== Objective ==
Write out every line of the items below word for word, but leave out the pictures.

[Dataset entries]
>>>>

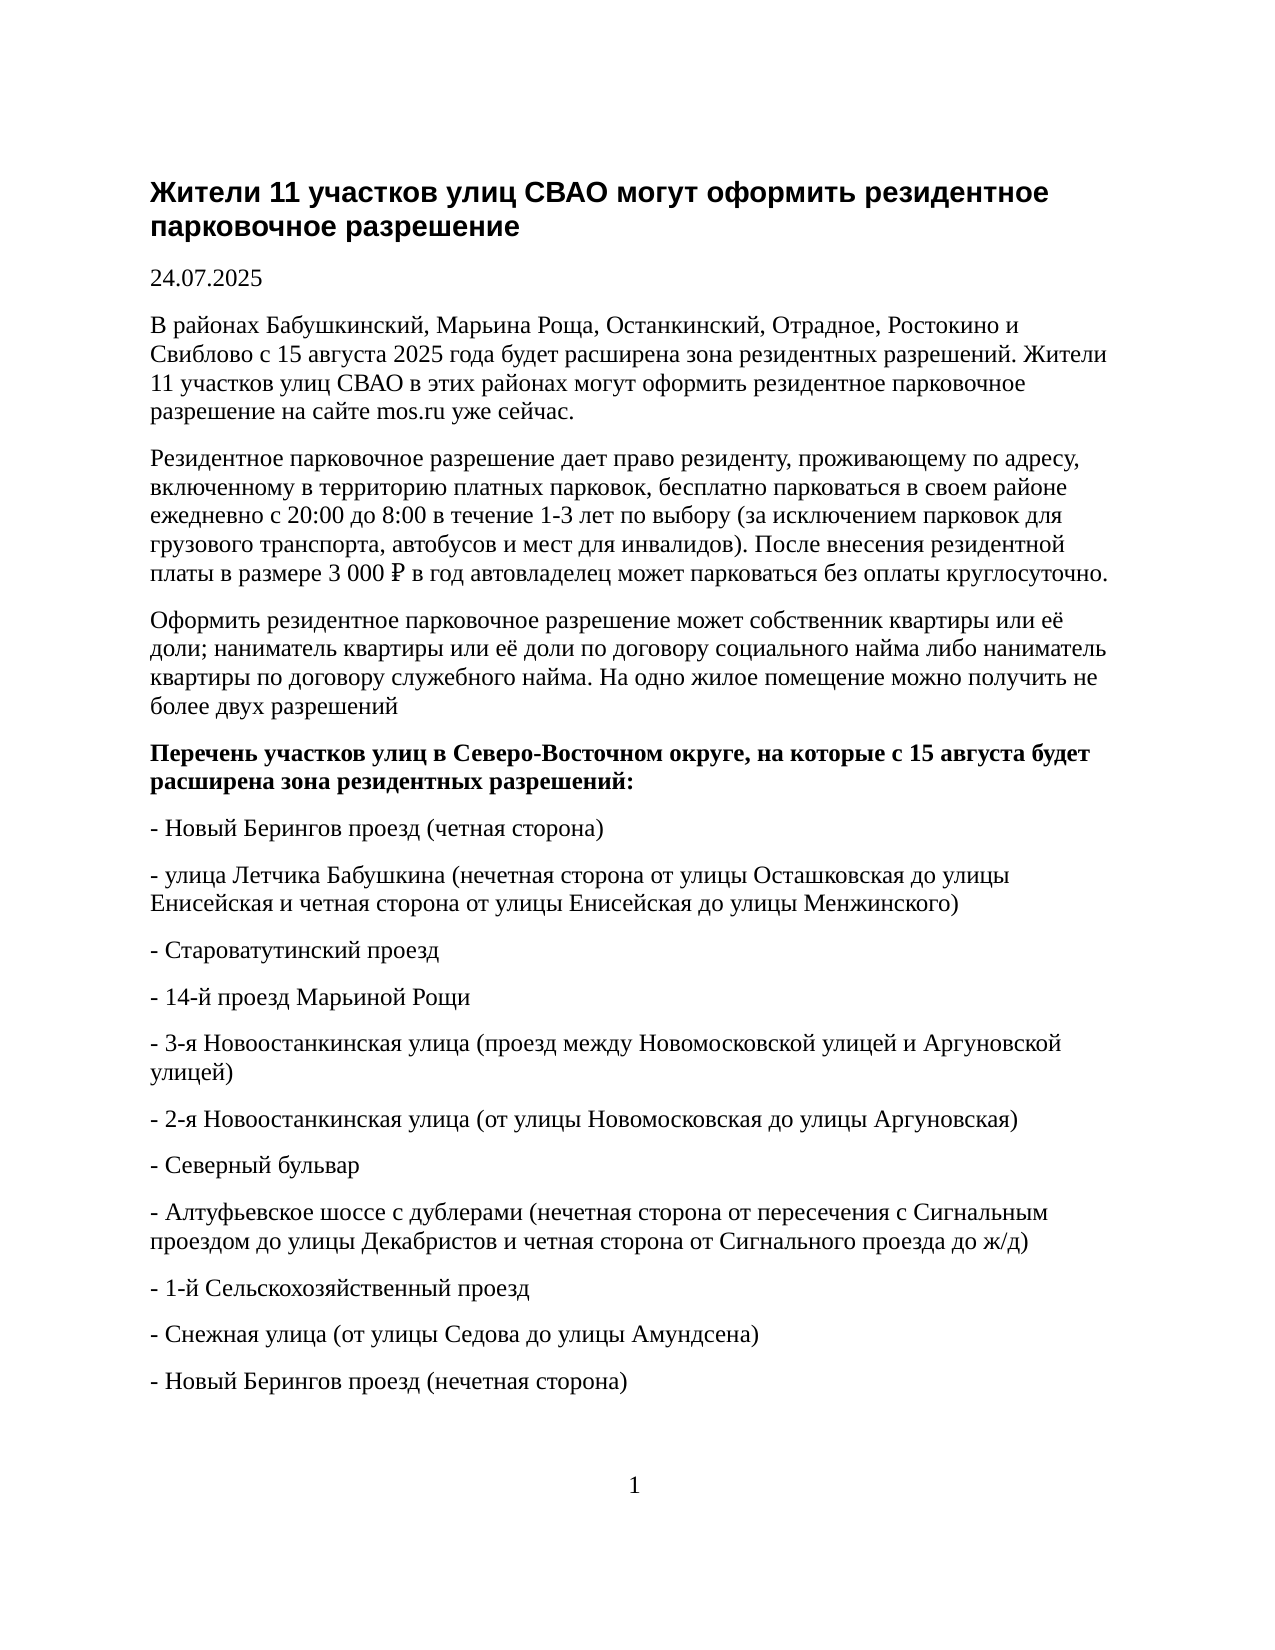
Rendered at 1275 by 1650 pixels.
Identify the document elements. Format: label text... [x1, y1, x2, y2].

text Перечень участков улиц в Северо-Восточном округе, на которые с 15 августа будет расширена зона резидентных разрешений: [150, 738, 1125, 795]
text - Новый Берингов проезд (нечетная сторона) [150, 1366, 1125, 1395]
text - Северный бульвар [150, 1151, 1125, 1179]
text - Алтуфьевское шоссе с дублерами (нечетная сторона от пересечения с Сигнальным проездом до улицы Декабристов и четная сторона от Сигнального проезда до ж/д) [150, 1197, 1125, 1255]
text - 1-й Сельскохозяйственный проезд [150, 1273, 1125, 1301]
text - Снежная улица (от улицы Седова до улицы Амундсена) [150, 1319, 1125, 1348]
text Оформить резидентное парковочное разрешение может собственник квартиры или её доли; наниматель квартиры или её доли по договору социального найма либо наниматель квартиры по договору служебного найма. На одно жилое помещение можно получить не более двух разрешений [150, 605, 1125, 720]
text Резидентное парковочное разрешение дает право резиденту, проживающему по адресу, включенному в территорию платных парковок, бесплатно парковаться в своем районе ежедневно с 20:00 до 8:00 в течение 1-3 лет по выбору (за исключением парковок для грузового транспорта, автобусов и мест для инвалидов). После внесения резидентной платы в размере 3 000 ₽ в год автовладелец может парковаться без оплаты круглосуточно. [150, 443, 1125, 587]
text - 14-й проезд Марьиной Рощи [150, 982, 1125, 1011]
text - улица Летчика Бабушкина (нечетная сторона от улицы Осташковская до улицы Енисейская и четная сторона от улицы Енисейская до улицы Менжинского) [150, 860, 1125, 917]
text - 3-я Новоостанкинская улица (проезд между Новомосковской улицей и Аргуновской улицей) [150, 1028, 1125, 1086]
text В районах Бабушкинский, Марьина Роща, Останкинский, Отрадное, Ростокино и Свиблово с 15 августа 2025 года будет расширена зона резидентных разрешений. Жители 11 участков улиц СВАО в этих районах могут оформить резидентное парковочное разрешение на сайте mos.ru уже сейчас. [150, 310, 1125, 425]
text - Новый Берингов проезд (четная сторона) [150, 813, 1125, 842]
text - Староватутинский проезд [150, 935, 1125, 964]
subtitle Жители 11 участков улиц СВАО могут оформить резидентное парковочное разрешение [150, 175, 1125, 242]
text 24.07.2025 [150, 263, 1125, 292]
text - 2-я Новоостанкинская улица (от улицы Новомосковская до улицы Аргуновская) [150, 1104, 1125, 1133]
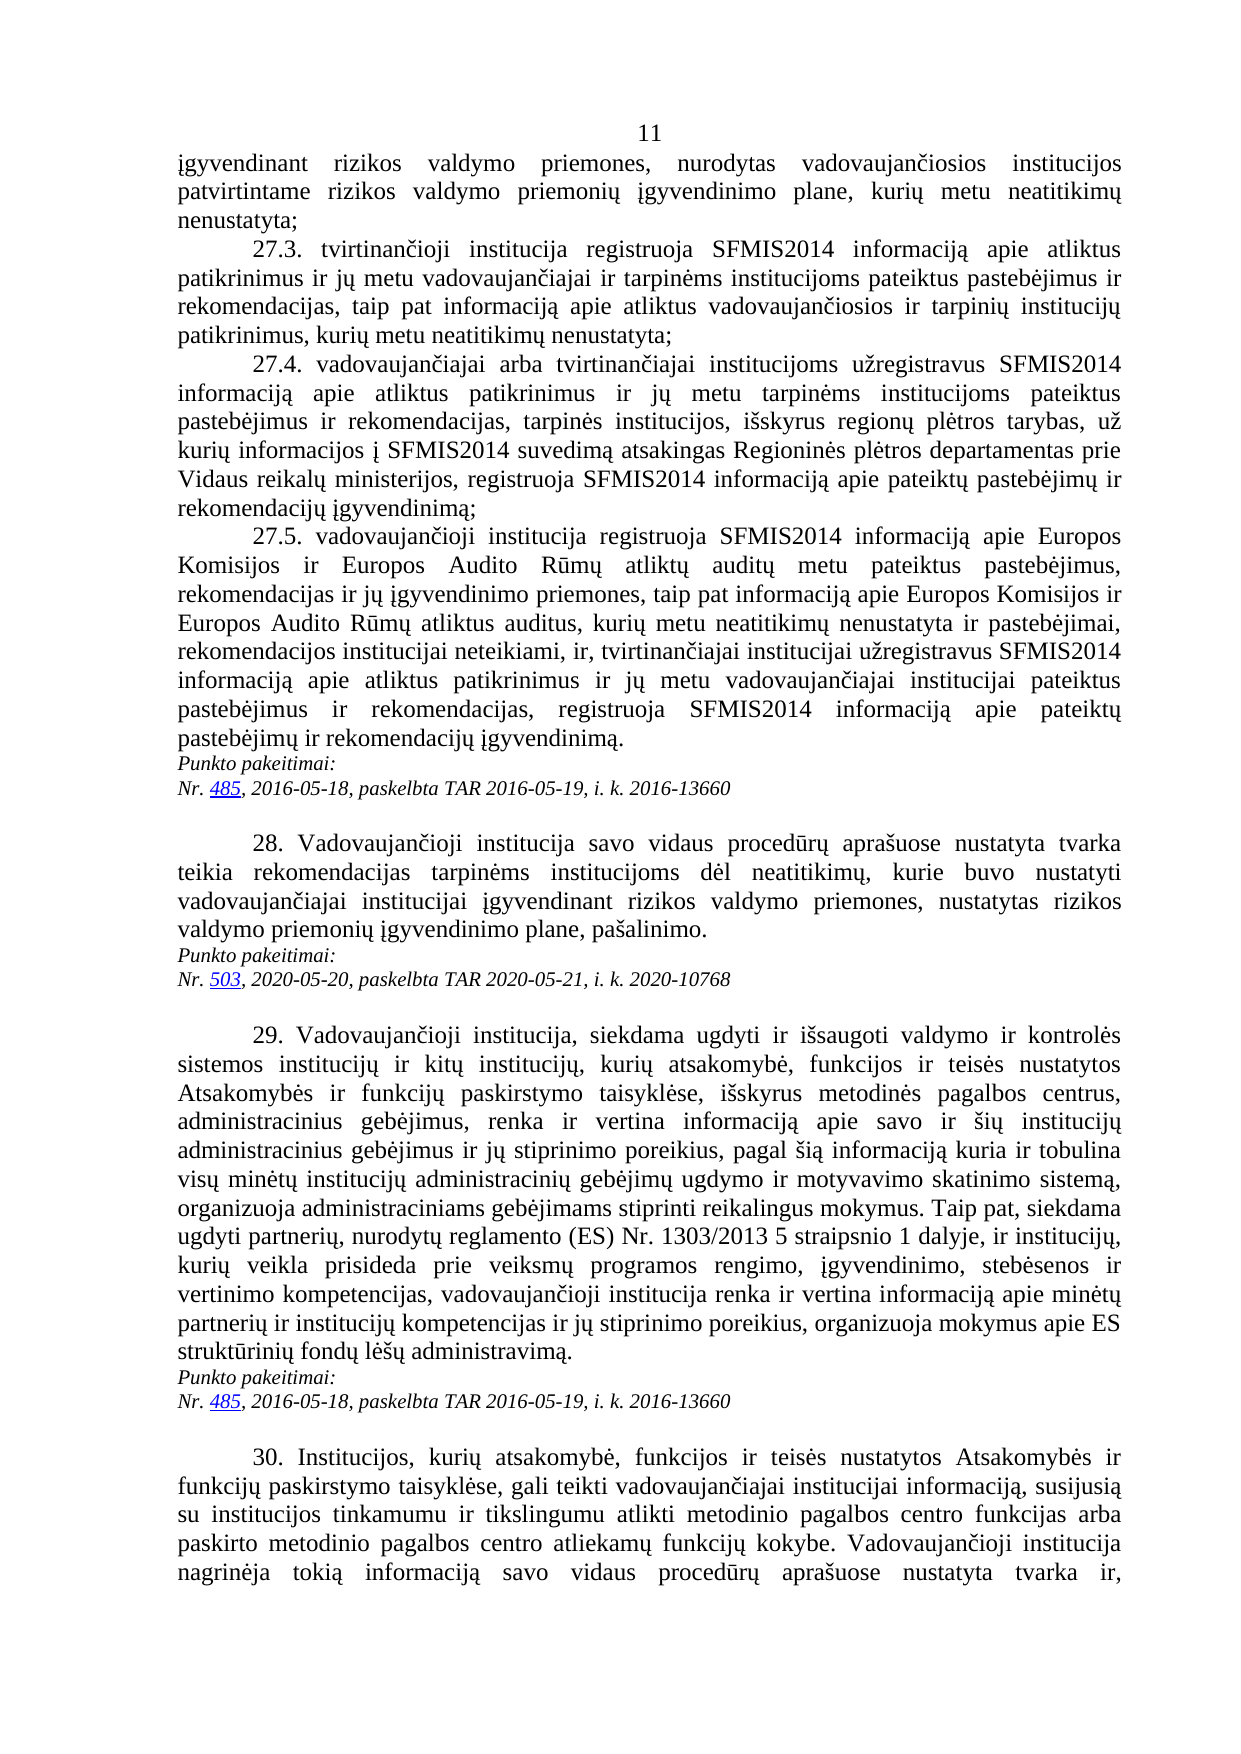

<<<<

== Task solution ==
Rendered at 1275 by 1650 pixels.
Identify the document elements. Format: label text... [x1, y1, x2, y2].

text Перечень участков улиц в Северо-Восточном округе, на которые с 15 августа будет расширена зона резидентных разрешений: [150, 738, 1125, 795]
text - Новый Берингов проезд (нечетная сторона) [150, 1366, 1125, 1395]
text - Северный бульвар [150, 1151, 1125, 1179]
text - Алтуфьевское шоссе с дублерами (нечетная сторона от пересечения с Сигнальным проездом до улицы Декабристов и четная сторона от Сигнального проезда до ж/д) [150, 1197, 1125, 1255]
text - 1-й Сельскохозяйственный проезд [150, 1273, 1125, 1301]
text - Снежная улица (от улицы Седова до улицы Амундсена) [150, 1319, 1125, 1348]
text Оформить резидентное парковочное разрешение может собственник квартиры или её доли; наниматель квартиры или её доли по договору социального найма либо наниматель квартиры по договору служебного найма. На одно жилое помещение можно получить не более двух разрешений [150, 605, 1125, 720]
text Резидентное парковочное разрешение дает право резиденту, проживающему по адресу, включенному в территорию платных парковок, бесплатно парковаться в своем районе ежедневно с 20:00 до 8:00 в течение 1-3 лет по выбору (за исключением парковок для грузового транспорта, автобусов и мест для инвалидов). После внесения резидентной платы в размере 3 000 ₽ в год автовладелец может парковаться без оплаты круглосуточно. [150, 443, 1125, 587]
text - 14-й проезд Марьиной Рощи [150, 982, 1125, 1011]
text - улица Летчика Бабушкина (нечетная сторона от улицы Осташковская до улицы Енисейская и четная сторона от улицы Енисейская до улицы Менжинского) [150, 860, 1125, 917]
text - 3-я Новоостанкинская улица (проезд между Новомосковской улицей и Аргуновской улицей) [150, 1028, 1125, 1086]
text В районах Бабушкинский, Марьина Роща, Останкинский, Отрадное, Ростокино и Свиблово с 15 августа 2025 года будет расширена зона резидентных разрешений. Жители 11 участков улиц СВАО в этих районах могут оформить резидентное парковочное разрешение на сайте mos.ru уже сейчас. [150, 310, 1125, 425]
text - Новый Берингов проезд (четная сторона) [150, 813, 1125, 842]
text - Староватутинский проезд [150, 935, 1125, 964]
subtitle Жители 11 участков улиц СВАО могут оформить резидентное парковочное разрешение [150, 175, 1125, 242]
text 24.07.2025 [150, 263, 1125, 292]
text - 2-я Новоостанкинская улица (от улицы Новомосковская до улицы Аргуновская) [150, 1104, 1125, 1133]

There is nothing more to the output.